90% des échantillons ne contenaient pas d’amiante. En matière de repérage amiante, c’est monnaie courante puisque le diagnostiqueur ne peut souvent conclure à l’absence ou la présence d’amiante sans une analyse en laboratoire. Ce qui, forcément, fait gonfler la facture. Un bailleur social réclamait près de 600.000 euros au diagnostiqueur estimant que beaucoup trop d’échantillons se révélaient inutiles.
La mission portait sur la démolition de 145 logements au sein de trois immeubles. Le coût du repérage initial était plus que raisonnable: 11.250 euros. Mais avec les analyses en laboratoire la facture n’est plus du tout la même, on approche des 600.000 euros. Les fibres amiante ne se voient pas à l’œil nu, et sans prélèvements et analyses, l’opérateur ne peut souvent pas statuer sur la présence ou absence d’amiante.
90% d’analyses négatives
Le rapport remis en 2011 confirme la présence d’amiante « dans les enduits de plâtre et la peinture, dans des proportions très importantes ». Mission remplie ? Pour le bailleur social, la société de diagnostic a cependant failli à sa mission, le diagnostic n’est pas suffisamment complet et rigoureux. Surtout la facture lui semble exorbitante : l’organisme estime avoir subi un préjudice avoisinant 540.000 euros « consistant dans 90% des frais de prélèvements pour repérage d’amiante, qui étaient inexploitables ».
La cour administrative d’appel a cependant estimé que ces prélèvements ne contrevenaient pas au marché établi. La réglementation est claire, seul le diagnostiqueur peut arrêter le nombre de sondages, de prélèvements et d’analyses nécessaires pour un repérage nécessairement exhaustif dans le cadre d’une démolition. Et l’analyse est souvent un passage obligé. Le cahier des charges précisait bien que « lorsqu’un produit ou matériau est considéré comme ” étant susceptible de contenir de l’amiante “, le prestataire ne peut conclure à l’absence d’amiante sans avoir recours à une analyse. En cas de doute sur la présence d’amiante, le prestataire détermine les prélèvements et analyses de matériaux nécessaires pour conclure sur la présence éventuelle d’amiante ».
Amiante et multicouches
Ce qui ne signifie pas pour autant que le diagnostiquer peut démultiplier les analyses à l’infini pour les facturer à son client. « Il définit les zones présentant les similitudes d’ouvrage afin d’optimiser les investigations à conduire en réduisant le nombre de prélèvement qui seront transmis pour analyse. » rappelle la cour administrative. Cette notion de ZPSO constitue d’ailleurs la pierre angulaire de la norme NF X 46-020 revue et corrigée en 2017 et son application rigoureuse permet justement d’optimiser le nombre de sondages et prélèvements.

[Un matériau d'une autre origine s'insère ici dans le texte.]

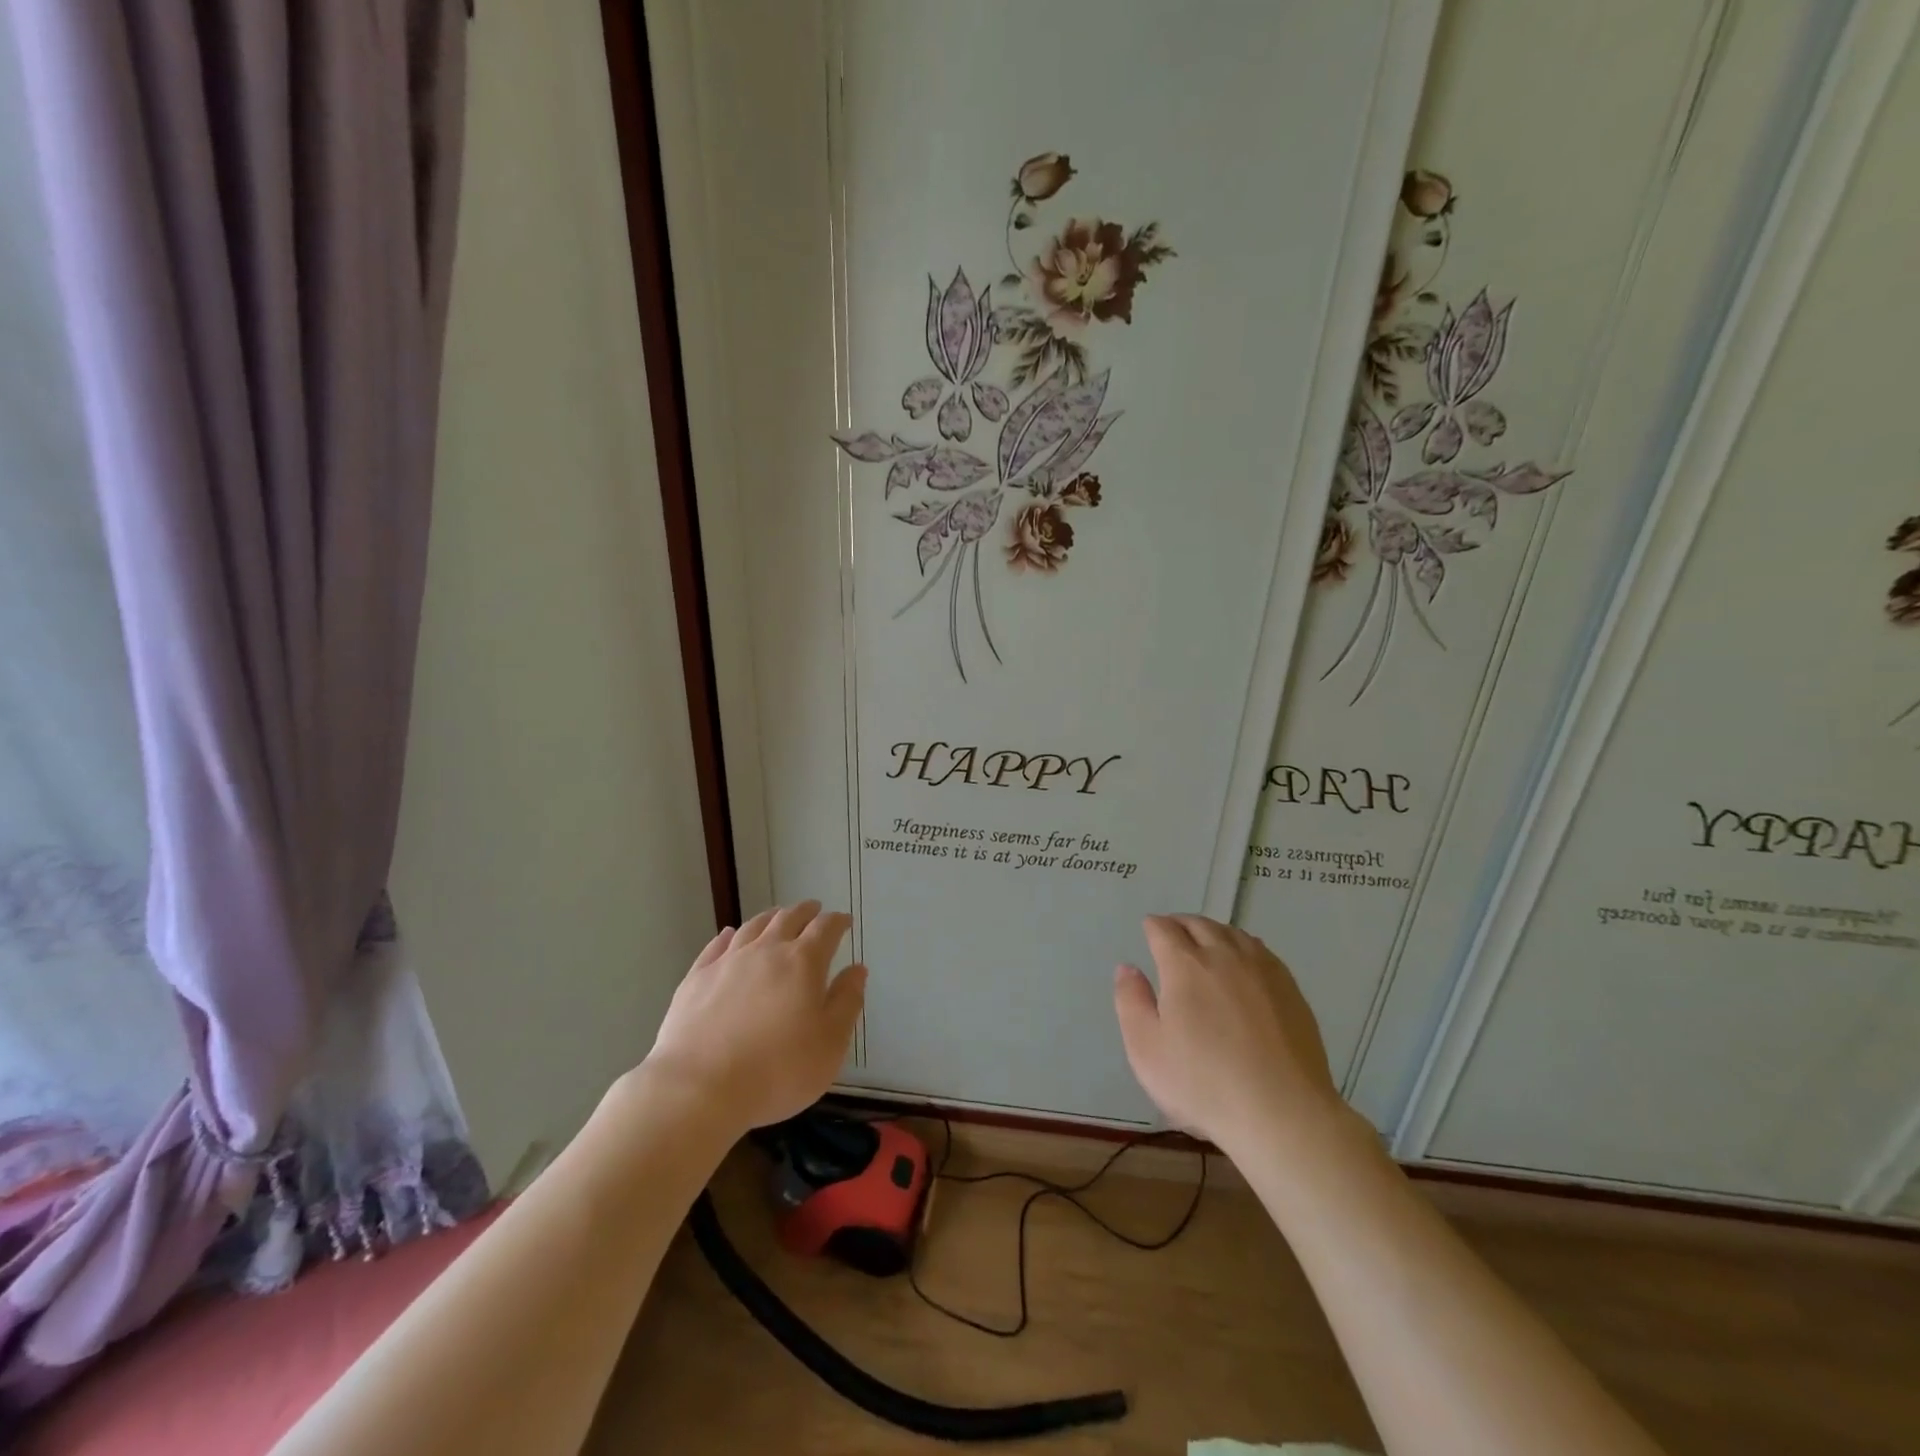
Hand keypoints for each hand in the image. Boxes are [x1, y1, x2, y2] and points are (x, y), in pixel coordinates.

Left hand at [644, 902, 865, 1131]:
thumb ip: (846, 1002)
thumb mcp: (830, 1043)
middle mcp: (766, 950)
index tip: (845, 921)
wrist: (699, 1089)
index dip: (837, 922)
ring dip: (770, 917)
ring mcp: (727, 962)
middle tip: (814, 910)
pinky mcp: (696, 978)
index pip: (825, 929)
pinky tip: (729, 935)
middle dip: (805, 912)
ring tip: (778, 916)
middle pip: (788, 918)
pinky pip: (716, 946)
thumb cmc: (777, 1070)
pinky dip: (728, 936)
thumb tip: (856, 969)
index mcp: (803, 962)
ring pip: (753, 927)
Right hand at [1113, 915, 1350, 1155]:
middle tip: (1172, 934)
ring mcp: (1262, 969)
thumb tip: (1127, 968)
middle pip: (1199, 924)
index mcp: (1184, 965)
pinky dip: (1244, 946)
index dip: (1153, 927)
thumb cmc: (1203, 1084)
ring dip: (1213, 931)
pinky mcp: (1290, 989)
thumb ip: (1131, 1001)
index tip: (1148, 930)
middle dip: (1181, 924)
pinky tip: (1244, 962)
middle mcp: (1223, 955)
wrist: (1283, 1114)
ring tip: (1206, 942)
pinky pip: (1262, 951)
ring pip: (1232, 933)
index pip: (1164, 929)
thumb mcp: (1146, 1049)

Le nombre de prélèvements n’est donc pas remis en cause. Néanmoins, la cour administrative d’appel estime que le diagnostiqueur n’est pas allé suffisamment loin en oubliant de distinguer les couches dans différents matériaux. « La société X s’est abstenue de distinguer, comme les spécifications précitées du cahier des charges le lui imposaient, les différentes couches de revêtement prélevées, et s’est bornée à relever, dans le diagnostic (…), de façon générale, la présence d’amiante dans les peintures et enduits, alors que l’identification exacte du matériau contenant de l’amiante était soumise aux différents protocoles contractuels, plus ou moins invasifs, de désamiantage ».
Résultat, ce manque de distinction dans les différentes couches dans les échantillons prélevés a pu entraîner des travaux de désamiantage plus complexes et, donc, plus coûteux. « S’il avait pu être déterminé que l’amiante n’était présente que dans les couches superficielles, les travaux de désamiantage auraient pu être moins onéreux », relève la cour d’administrative.
La société de diagnostic s’en tire toutefois à bon compte, puisque le bailleur social n’avait pas demandé l’indemnisation du surcoût résultant de ces travaux. Mais l’expertise ayant confirmé les lacunes dans sa mission, il devra néanmoins supporter les frais d’expertise pour un coût de plus de 18.000 euros.
Cour administrative d’appel de Lyon – 4ème chambre – 16 janvier 2025.